By Aaron Falk
The Salt Lake Tribune
SALT LAKE CITY — Standing before a judge and Jennifer Schubach’s family Friday morning in 3rd District Court, the 43-year-old Anderson called his girlfriend the “most wonderful person I have ever met.”
“I took a very beautiful person away from this life,” he said.
Judge Kathryn Bernards-Goodman sentenced Anderson to up to 15 years in prison for strangling Schubach last year in Salt Lake City with a chokehold he had learned by watching mixed-martial arts on television.
At trial, Anderson argued that he wanted to calm down Schubach as the couple fought but that he never intended to kill the woman, and left her Marmalade neighborhood home thinking she was still alive.
“Leaving a person that you claimed to love helpless,” Schubach’s aunt, Joi Suliafu said in court, “is beyond callous.”
Anderson and Schubach had been dating since late 2010. Both struggled with substance abuse and their relationship often devolved into fighting.
Both had drugs and alcohol in their system at the time of Schubach’s death, the defense said at trial.
On April 27, 2011, Anderson and Schubach, 39, got into an argument over the woman sewing a button on Anderson’s cousin’s shirt, prosecutors say. Schubach yelled at Anderson.
Anderson put the woman in what he later described to police as a “rear naked choke” -- placing one forearm against her throat, the other on the back of her neck and applying pressure -- to make her quiet, attorneys said.
“Never in a million years did I think I could do something as horrible as I did,” Anderson said Friday. “I’m ashamed and appalled by my behavior.”
Prosecutors charged Anderson with murder, but Anderson’s attorney argued at trial that he never meant to kill the woman. A jury convicted him of a lesser charge: second-degree felony manslaughter.

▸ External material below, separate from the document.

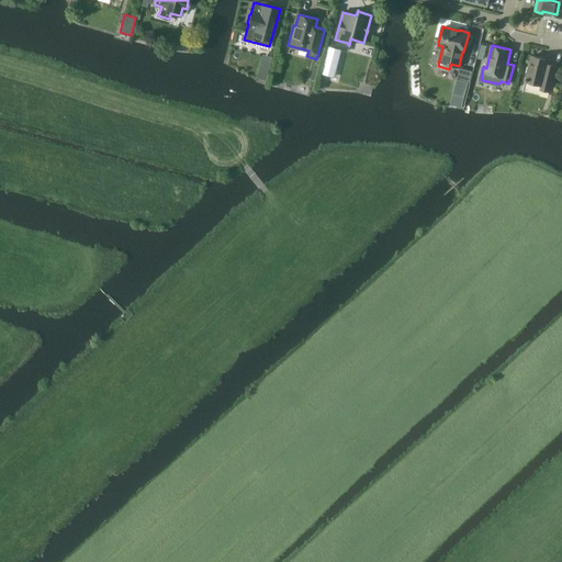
[(327,47),(321,75),(334,78),(341,51),(327,47)]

Suliafu remembered her niece as a loving woman with an infectious laugh, and a single mother who raised two beautiful daughters.
“They’re going to have an awfully big hole to fill,” she said.

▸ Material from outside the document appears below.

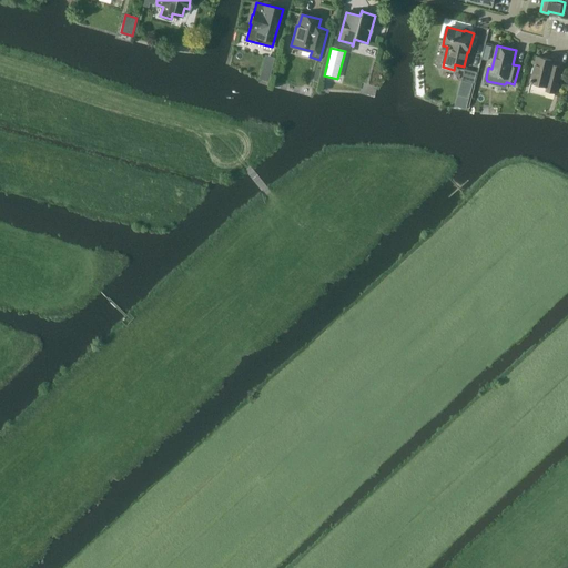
[(260,77),(270,80),(275,56),(266,53),(260,77)]
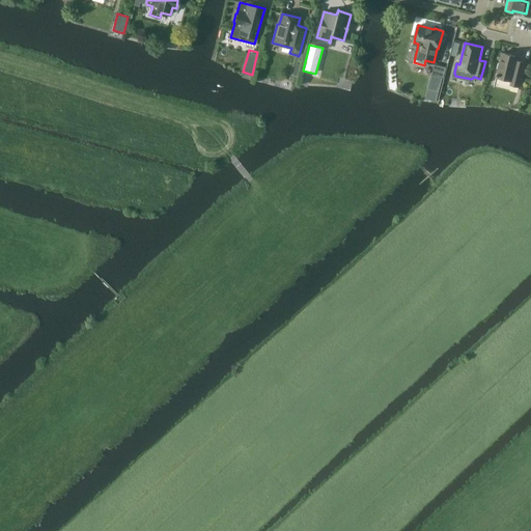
[(519,56),(502,52),(496,77),(512,81),(511,84),(520,86),(525,62),(518,60),(519,56)]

The aunt said Schubach often opened her door to people facing difficult times and that her family feared for her safety.
“I think her only fault was that she had too big a heart,” she said.
Anderson said his alcoholism had “ruined my life and so many others.” He apologized to Schubach’s family and promised to stay sober.
“I keep searching inside myself and asking myself if I could forgive someone for doing what I did,” he said. “I have yet to find an answer.”